Los principios morales del derecho, es decir los que debieran dar sentido al equilibrio de la ley y altura a su aplicación, han sido obviados hasta tal punto en España que los tribunales se han convertido en brazo armado del poder político gobernante y constituyen la cámara más potente del mismo. Un poder político que obedece a la pobre razón de la realidad, según predican desde los «populares» o «los ciudadanos» hasta la mayoría de los gobiernos autónomos, simples máquinas de esquilmación desde la España incapaz de ponerse en marcha.

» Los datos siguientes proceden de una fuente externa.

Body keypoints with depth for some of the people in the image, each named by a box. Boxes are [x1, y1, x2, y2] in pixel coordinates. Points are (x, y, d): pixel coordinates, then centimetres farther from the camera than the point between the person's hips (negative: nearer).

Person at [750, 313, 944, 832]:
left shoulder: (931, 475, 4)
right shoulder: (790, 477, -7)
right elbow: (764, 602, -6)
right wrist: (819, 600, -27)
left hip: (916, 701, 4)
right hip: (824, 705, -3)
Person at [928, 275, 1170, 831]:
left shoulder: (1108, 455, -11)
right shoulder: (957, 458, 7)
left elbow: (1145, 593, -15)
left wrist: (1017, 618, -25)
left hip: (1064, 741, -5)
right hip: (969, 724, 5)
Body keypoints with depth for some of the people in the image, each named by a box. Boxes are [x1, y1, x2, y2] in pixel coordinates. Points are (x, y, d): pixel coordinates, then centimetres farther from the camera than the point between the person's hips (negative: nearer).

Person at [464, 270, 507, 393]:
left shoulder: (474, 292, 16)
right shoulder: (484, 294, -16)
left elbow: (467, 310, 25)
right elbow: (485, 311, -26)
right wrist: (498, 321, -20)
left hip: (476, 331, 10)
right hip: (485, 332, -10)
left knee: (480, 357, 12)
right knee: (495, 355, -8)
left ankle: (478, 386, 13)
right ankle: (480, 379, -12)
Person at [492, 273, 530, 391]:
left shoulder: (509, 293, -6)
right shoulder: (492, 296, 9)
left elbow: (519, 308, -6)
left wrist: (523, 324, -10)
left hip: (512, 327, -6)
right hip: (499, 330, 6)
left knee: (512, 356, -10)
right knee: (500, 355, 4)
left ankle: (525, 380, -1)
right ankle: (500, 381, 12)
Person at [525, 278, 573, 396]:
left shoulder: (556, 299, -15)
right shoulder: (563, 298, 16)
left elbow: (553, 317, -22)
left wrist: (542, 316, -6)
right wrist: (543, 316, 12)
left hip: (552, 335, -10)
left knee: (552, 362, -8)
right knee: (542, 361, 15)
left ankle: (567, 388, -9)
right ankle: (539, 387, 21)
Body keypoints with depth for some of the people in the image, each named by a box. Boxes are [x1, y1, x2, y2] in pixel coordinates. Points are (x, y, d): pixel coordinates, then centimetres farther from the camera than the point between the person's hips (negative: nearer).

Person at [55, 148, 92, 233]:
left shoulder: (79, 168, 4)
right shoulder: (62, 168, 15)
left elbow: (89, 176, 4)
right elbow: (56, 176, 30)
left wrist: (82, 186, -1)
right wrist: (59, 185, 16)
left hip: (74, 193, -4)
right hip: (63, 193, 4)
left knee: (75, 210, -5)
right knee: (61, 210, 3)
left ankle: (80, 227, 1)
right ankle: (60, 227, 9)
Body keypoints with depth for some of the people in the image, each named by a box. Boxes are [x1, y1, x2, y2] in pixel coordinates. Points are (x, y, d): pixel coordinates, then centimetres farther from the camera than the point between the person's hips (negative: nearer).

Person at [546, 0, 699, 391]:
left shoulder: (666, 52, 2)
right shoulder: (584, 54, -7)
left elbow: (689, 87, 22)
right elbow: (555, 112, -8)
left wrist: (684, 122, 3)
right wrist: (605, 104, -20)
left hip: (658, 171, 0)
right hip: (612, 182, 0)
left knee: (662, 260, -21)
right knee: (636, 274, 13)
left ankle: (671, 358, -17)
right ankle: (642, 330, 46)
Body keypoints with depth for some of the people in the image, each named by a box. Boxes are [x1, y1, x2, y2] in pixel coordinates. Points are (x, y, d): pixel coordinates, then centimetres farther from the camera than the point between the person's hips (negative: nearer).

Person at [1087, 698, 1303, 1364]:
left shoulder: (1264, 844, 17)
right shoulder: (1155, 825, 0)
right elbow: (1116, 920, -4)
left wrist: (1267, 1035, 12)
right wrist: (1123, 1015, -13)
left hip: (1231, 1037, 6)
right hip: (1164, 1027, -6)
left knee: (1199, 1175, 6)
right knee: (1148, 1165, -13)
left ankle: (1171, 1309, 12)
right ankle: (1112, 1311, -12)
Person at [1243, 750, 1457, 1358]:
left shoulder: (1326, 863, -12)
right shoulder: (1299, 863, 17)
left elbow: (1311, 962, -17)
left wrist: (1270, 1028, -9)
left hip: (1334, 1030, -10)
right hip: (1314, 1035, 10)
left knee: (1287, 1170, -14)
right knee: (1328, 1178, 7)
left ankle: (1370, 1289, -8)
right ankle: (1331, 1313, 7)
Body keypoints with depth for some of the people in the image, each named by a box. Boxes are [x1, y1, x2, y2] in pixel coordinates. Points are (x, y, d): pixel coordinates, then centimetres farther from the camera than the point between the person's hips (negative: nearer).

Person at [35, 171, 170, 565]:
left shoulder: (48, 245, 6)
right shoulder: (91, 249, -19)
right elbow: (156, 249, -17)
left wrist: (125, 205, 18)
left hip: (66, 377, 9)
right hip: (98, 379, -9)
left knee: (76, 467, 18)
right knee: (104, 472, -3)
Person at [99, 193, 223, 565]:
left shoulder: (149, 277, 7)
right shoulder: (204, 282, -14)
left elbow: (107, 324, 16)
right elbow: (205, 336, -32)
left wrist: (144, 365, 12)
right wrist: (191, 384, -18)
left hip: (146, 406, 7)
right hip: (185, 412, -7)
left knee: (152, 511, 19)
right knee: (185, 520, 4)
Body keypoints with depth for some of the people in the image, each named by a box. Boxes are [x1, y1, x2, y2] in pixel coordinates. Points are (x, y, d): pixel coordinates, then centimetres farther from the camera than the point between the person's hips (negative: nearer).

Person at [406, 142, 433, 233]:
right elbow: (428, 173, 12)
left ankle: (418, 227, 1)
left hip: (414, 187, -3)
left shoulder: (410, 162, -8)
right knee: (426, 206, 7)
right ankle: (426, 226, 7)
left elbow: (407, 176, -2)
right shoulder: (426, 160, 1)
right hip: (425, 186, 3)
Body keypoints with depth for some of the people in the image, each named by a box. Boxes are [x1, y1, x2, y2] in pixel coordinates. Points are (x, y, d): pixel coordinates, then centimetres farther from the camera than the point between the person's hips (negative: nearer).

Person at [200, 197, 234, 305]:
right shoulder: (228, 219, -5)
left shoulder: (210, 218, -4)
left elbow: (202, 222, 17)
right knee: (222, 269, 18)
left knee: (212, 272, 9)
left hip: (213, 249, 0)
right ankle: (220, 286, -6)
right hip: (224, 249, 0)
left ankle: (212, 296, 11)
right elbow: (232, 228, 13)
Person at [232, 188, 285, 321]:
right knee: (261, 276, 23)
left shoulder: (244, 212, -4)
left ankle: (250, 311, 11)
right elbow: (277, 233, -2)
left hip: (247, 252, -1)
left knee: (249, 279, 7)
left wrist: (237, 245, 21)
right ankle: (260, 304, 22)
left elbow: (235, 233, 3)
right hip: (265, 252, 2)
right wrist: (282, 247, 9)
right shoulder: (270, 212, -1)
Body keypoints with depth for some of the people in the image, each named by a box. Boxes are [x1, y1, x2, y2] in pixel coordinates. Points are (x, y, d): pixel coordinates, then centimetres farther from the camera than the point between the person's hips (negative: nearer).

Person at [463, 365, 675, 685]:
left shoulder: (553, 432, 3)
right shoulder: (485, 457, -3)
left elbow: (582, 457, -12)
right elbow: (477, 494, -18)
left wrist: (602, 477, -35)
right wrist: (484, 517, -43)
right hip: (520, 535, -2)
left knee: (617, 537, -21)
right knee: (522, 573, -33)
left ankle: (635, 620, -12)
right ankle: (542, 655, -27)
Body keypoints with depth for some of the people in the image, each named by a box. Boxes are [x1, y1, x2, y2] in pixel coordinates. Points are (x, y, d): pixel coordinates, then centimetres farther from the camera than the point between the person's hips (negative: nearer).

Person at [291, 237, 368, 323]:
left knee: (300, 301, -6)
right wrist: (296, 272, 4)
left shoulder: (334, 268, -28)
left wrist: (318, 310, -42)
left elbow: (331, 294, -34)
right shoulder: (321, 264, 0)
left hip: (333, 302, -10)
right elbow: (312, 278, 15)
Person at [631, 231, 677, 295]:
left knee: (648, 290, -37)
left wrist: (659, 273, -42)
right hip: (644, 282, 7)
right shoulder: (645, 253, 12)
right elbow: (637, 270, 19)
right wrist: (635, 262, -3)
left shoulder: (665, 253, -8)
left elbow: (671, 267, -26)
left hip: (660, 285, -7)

Sobre esta doctrina de la realidad como única política posible –¡que orfandad ideológica!– escribe ya en 1912 el tratadista político alemán Roberto Euken: «Se trata de someter la naturaleza a los fines humanos (de los poderosos), librar a la sociedad de sus defectos y lograr la felicidad de sus miembros. El realismo cautiva a sus contemporáneos porque usa la expresión científica. Pero el realismo choca no sólo con las tradiciones sino con necesidades internas de la vida. Niega la independencia de una vida interior... El realismo sólo puede cautivar mientras atrae al pensamiento concreto, pero cuando plantea el problema de la vida en general aparece insostenible. Si su teoría fuera la última conclusión no quedaría más que la resignación o la desesperanza. Es curioso que los corifeos del realismo no pudieron sustraerse a la duda hacia al final de su vida. La realidad que quería acabar con las oscuridades se convierte en el reino de las tinieblas».

Un día tras otro aparece el señor. Rajoy ante la opinión pública para afirmar ese acabamiento del derecho y el rotundo triunfo de la ley pura y dura con una frase que aún no sé si significa «esto es lo que hay» o «van a saber ustedes lo que vale un peine». En cualquier caso, puro realismo.